- _Material for this exercise_

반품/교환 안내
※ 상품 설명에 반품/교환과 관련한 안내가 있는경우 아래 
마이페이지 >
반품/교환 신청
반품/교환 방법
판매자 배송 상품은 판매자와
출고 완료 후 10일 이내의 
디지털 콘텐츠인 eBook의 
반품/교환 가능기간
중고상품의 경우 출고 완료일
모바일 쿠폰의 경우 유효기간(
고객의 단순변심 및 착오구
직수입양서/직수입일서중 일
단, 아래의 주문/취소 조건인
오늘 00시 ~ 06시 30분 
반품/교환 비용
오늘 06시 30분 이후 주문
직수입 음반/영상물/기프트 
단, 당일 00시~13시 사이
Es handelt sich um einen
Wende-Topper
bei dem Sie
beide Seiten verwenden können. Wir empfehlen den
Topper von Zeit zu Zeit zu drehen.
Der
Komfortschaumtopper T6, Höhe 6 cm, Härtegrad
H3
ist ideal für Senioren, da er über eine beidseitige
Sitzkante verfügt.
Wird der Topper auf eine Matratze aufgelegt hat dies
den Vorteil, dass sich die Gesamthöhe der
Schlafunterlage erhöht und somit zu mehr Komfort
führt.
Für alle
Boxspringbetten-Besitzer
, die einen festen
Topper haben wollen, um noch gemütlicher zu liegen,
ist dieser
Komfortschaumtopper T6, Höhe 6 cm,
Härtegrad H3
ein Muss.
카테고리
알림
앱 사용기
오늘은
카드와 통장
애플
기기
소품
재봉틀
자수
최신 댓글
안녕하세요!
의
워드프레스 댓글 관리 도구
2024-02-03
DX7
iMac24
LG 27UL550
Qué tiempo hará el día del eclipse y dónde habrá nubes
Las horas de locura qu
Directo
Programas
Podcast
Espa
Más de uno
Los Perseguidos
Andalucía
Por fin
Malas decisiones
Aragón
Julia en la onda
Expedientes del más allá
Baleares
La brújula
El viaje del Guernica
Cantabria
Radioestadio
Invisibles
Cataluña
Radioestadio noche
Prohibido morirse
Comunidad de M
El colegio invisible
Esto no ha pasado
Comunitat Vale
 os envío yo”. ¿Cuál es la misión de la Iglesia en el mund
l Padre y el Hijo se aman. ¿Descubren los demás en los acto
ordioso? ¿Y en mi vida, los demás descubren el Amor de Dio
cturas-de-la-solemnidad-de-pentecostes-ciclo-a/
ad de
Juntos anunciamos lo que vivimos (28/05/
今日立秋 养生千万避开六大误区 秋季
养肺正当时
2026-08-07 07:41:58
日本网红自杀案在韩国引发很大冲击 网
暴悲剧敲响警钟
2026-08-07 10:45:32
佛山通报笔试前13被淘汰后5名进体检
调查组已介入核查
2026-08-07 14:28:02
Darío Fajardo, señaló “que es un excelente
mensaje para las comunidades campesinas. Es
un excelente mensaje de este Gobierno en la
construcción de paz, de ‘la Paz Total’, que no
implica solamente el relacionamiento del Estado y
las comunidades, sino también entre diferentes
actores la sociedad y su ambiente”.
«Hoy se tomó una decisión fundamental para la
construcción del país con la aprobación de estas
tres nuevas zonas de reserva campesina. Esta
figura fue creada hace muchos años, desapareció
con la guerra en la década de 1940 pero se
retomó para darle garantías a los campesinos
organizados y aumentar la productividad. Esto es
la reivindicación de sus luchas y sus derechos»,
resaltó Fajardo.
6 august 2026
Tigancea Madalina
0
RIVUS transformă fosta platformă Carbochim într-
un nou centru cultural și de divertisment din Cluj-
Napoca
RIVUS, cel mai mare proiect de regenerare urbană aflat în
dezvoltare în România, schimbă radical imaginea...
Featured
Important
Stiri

- _Directions_
Retype the text of every entry above line for line, keeping each line's wording, punctuation, and language unchanged.

- _Written answer_
반품/교환 안내
※ 상품 설명에 반품/교환과 관련한 안내가 있는경우 아래 
마이페이지 >
반품/교환 신청
반품/교환 방법
판매자 배송 상품은 판매자와
출고 완료 후 10일 이내의 
디지털 콘텐츠인 eBook의 
반품/교환 가능기간
중고상품의 경우 출고 완료일
모바일 쿠폰의 경우 유효기간(
고객의 단순변심 및 착오구
직수입양서/직수입일서중 일
단, 아래의 주문/취소 조건인
오늘 00시 ~ 06시 30분 
반품/교환 비용
오늘 06시 30분 이후 주문
직수입 음반/영상물/기프트 
단, 당일 00시~13시 사이
Es handelt sich um einen
Wende-Topper
bei dem Sie
beide Seiten verwenden können. Wir empfehlen den
Topper von Zeit zu Zeit zu drehen.
Der
Komfortschaumtopper T6, Höhe 6 cm, Härtegrad
H3
ist ideal für Senioren, da er über eine beidseitige
Sitzkante verfügt.
Wird der Topper auf eine Matratze aufgelegt hat dies
den Vorteil, dass sich die Gesamthöhe der
Schlafunterlage erhöht und somit zu mehr Komfort
führt.
Für alle
Boxspringbetten-Besitzer
, die einen festen
Topper haben wollen, um noch gemütlicher zu liegen,
ist dieser
Komfortschaumtopper T6, Höhe 6 cm,
Härtegrad H3
ein Muss.
카테고리
알림
앱 사용기
오늘은
카드와 통장
애플
기기
소품
재봉틀
자수
최신 댓글
안녕하세요!
의
워드프레스 댓글 관리 도구
2024-02-03
DX7
iMac24
LG 27UL550
Qué tiempo hará el día del eclipse y dónde habrá nubes
Las horas de locura qu
Directo
Programas
Podcast
Espa
Más de uno
Los Perseguidos
Andalucía
Por fin
Malas decisiones
Aragón
Julia en la onda
Expedientes del más allá
Baleares
La brújula
El viaje del Guernica
Cantabria
Radioestadio
Invisibles
Cataluña
Radioestadio noche
Prohibido morirse
Comunidad de M
El colegio invisible
Esto no ha pasado
Comunitat Vale
 os envío yo”. ¿Cuál es la misión de la Iglesia en el mund
l Padre y el Hijo se aman. ¿Descubren los demás en los acto
ordioso? ¿Y en mi vida, los demás descubren el Amor de Dio
cturas-de-la-solemnidad-de-pentecostes-ciclo-a/
ad de
Juntos anunciamos lo que vivimos (28/05/
今日立秋 养生千万避开六大误区 秋季
养肺正当时
2026-08-07 07:41:58
日本网红自杀案在韩国引发很大冲击 网
暴悲剧敲响警钟
2026-08-07 10:45:32
佛山通报笔试前13被淘汰后5名进体检
调查组已介入核查
2026-08-07 14:28:02
Darío Fajardo, señaló “que es un excelente
mensaje para las comunidades campesinas. Es
un excelente mensaje de este Gobierno en la
construcción de paz, de ‘la Paz Total’, que no
implica solamente el relacionamiento del Estado y
las comunidades, sino también entre diferentes
actores la sociedad y su ambiente”.
«Hoy se tomó una decisión fundamental para la
construcción del país con la aprobación de estas
tres nuevas zonas de reserva campesina. Esta
figura fue creada hace muchos años, desapareció
con la guerra en la década de 1940 pero se
retomó para darle garantías a los campesinos
organizados y aumentar la productividad. Esto es
la reivindicación de sus luchas y sus derechos»,
resaltó Fajardo.
6 august 2026
Tigancea Madalina
0
RIVUS transformă fosta platformă Carbochim într-
un nou centru cultural și de divertisment din Cluj-
Napoca
RIVUS, cel mai mare proiect de regenerare urbană aflat în
dezvoltare în România, schimbă radical imaginea...
Featured
Important
Stiri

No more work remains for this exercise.